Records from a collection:

══════════

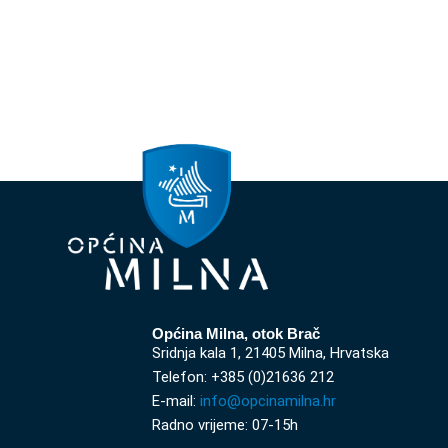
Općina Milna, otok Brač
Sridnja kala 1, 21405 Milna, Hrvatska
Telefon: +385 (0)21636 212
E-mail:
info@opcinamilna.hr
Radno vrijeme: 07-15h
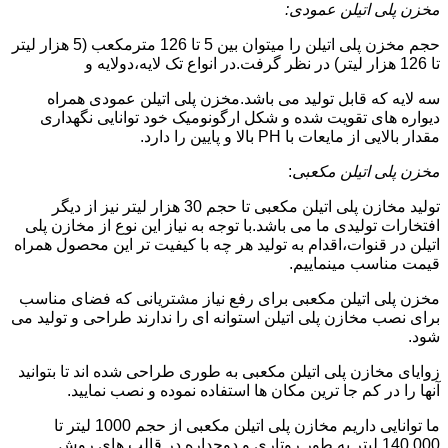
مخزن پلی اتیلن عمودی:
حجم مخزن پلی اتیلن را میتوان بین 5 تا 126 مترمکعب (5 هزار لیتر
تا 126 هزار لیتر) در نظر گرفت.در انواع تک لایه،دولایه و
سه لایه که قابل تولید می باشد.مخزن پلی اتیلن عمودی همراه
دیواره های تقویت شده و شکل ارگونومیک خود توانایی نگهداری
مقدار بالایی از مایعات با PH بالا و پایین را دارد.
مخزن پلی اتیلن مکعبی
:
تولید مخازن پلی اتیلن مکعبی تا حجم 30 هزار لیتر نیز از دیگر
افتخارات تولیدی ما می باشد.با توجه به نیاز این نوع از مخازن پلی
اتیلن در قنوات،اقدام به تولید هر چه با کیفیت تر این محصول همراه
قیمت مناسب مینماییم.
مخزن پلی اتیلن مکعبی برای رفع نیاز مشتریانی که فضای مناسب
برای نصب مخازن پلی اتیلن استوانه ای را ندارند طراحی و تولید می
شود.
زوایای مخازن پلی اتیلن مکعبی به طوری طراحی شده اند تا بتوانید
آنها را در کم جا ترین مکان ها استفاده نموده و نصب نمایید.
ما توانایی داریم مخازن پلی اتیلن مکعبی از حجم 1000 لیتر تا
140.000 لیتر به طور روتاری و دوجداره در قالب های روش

══════════

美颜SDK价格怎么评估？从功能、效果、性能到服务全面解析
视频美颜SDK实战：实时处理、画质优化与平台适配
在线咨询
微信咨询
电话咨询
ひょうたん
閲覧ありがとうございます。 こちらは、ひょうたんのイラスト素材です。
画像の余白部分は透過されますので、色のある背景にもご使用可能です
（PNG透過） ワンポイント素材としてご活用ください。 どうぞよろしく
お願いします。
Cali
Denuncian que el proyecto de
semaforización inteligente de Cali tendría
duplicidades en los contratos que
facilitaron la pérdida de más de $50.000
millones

══════════

Within the entries above, find the string "Cali" and return each line that holds it.

Cali
semaforización inteligente de Cali tendría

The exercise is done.